The official was speaking recently on the key topic titled “Public policies for access to water in Africa” during a workshop on water issues in Africa for East African journalists in Nairobi.
“On-site sanitation is often inappropriate in the denser settlements and slum areas, thus requiring intermediate and complementary solutions. Decentralised wastewater treatment systems (DEWATS) connected to simplified sewer systems or communal sanitation centres have the potential to close the gap between on-site and centralised systems,” he said.
He added: “Community-managed DEWATS offer the possibility of swift sanitation improvements in high-priority neighbourhoods that communities can manage themselves, where local government does not yet provide a full sanitation service.”
“Water and sanitation not only drastically improve the quality of lives; it can save lives. Africa's cities are growing at an unprecedented rate. In Kenya alone, the urban population will more than triple to 40 million by 2050. This rapid urbanisation has huge implications for water use and wastewater management, which already face rising water and sanitation demands and problems, such as pollution and overexploitation,” said the official.
“African governments should think of ways to manage wastewater. There is very little data on how to track the impact of wastewater on the environment. African people are concerned about access not thinking about how you manage waste. The management of waste water is not about developing more sewers. Sewers are the most expensive,” he added.

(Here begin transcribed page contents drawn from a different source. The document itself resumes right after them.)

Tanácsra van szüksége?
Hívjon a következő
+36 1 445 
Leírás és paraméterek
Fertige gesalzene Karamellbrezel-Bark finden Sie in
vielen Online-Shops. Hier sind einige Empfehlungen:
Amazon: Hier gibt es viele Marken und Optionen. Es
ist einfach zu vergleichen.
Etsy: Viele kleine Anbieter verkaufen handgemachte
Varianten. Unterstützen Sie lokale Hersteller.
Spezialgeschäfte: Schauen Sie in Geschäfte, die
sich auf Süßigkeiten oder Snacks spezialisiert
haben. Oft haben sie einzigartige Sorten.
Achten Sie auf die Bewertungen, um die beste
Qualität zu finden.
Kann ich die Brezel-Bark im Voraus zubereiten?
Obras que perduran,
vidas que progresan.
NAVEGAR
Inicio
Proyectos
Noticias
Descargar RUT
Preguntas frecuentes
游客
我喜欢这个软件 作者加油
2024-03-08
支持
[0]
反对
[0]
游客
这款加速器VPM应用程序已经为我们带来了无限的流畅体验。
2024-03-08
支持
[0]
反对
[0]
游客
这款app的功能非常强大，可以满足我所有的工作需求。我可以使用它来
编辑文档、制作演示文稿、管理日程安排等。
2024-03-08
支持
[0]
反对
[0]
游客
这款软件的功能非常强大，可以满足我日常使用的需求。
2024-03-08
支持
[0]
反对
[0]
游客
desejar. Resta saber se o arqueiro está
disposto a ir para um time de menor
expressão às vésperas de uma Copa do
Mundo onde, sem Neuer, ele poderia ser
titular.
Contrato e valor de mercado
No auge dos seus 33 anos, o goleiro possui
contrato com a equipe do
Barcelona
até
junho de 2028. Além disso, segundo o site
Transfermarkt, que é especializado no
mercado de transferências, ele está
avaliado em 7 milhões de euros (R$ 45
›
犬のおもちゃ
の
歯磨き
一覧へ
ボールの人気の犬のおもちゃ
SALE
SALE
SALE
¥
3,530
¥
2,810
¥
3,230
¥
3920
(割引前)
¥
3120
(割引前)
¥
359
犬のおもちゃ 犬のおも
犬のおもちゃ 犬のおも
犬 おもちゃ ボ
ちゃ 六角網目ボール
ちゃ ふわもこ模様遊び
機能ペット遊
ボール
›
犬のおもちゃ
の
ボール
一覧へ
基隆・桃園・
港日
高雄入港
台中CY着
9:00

The latest water and sanitation for the urban poor report in Kenya indicates that access to improved sanitation facilities remains low at 31 per cent in urban areas, with access to safely managed sanitation estimated at 26 per cent while sewer coverage is estimated at 16 per cent with 84 per cent of the Kenyans depending on onsite sanitation.
The current population of Kenya is 57 million as of the end of February 28, 2023, based on Worldometer elaboration of the latest United Nations data.
The World Health Organisation (WHO) and the United Nations Children's Fund (UNICEF) joint Monitoring Program (JMP) estimates that only 31 per cent of urban residents in Kenya have access to improved facilities.
Low sewer coverage
According to the Water Services Regulatory Board (WASREB), the low sewer coverage is putting over half of the population at heightened risk of diseases and death due to poor access to safe water, sanitation and hygiene, which is responsible for over 75 per cent of Kenya’s total disease burden.
The poor sanitation is piling pressure on the government to increase the proportion of the population using safely managed sanitation services and meet the Sustainable Development Goal (SDG) 6.2 on sanitation and Kenya Vision 2030 sanitation targets.
WASREB estimates that about Sh433 billion would be required to fund urban sanitation programmes due to rapid urbanisation which is double the global average.
According to the National Water Master Plan 2030, to increase the conventional sewerage coverage to at least 80 per cent by 2030, 96 per cent of the required resources of Sh663 billion will be needed for new urban sewerage infrastructure development, with the remaining four per cent required for rehabilitation of existing dilapidated systems.
To realise these ambitious investment targets, the National Water Master Plan 2030 estimates an annual investment of Sh127 billion is required.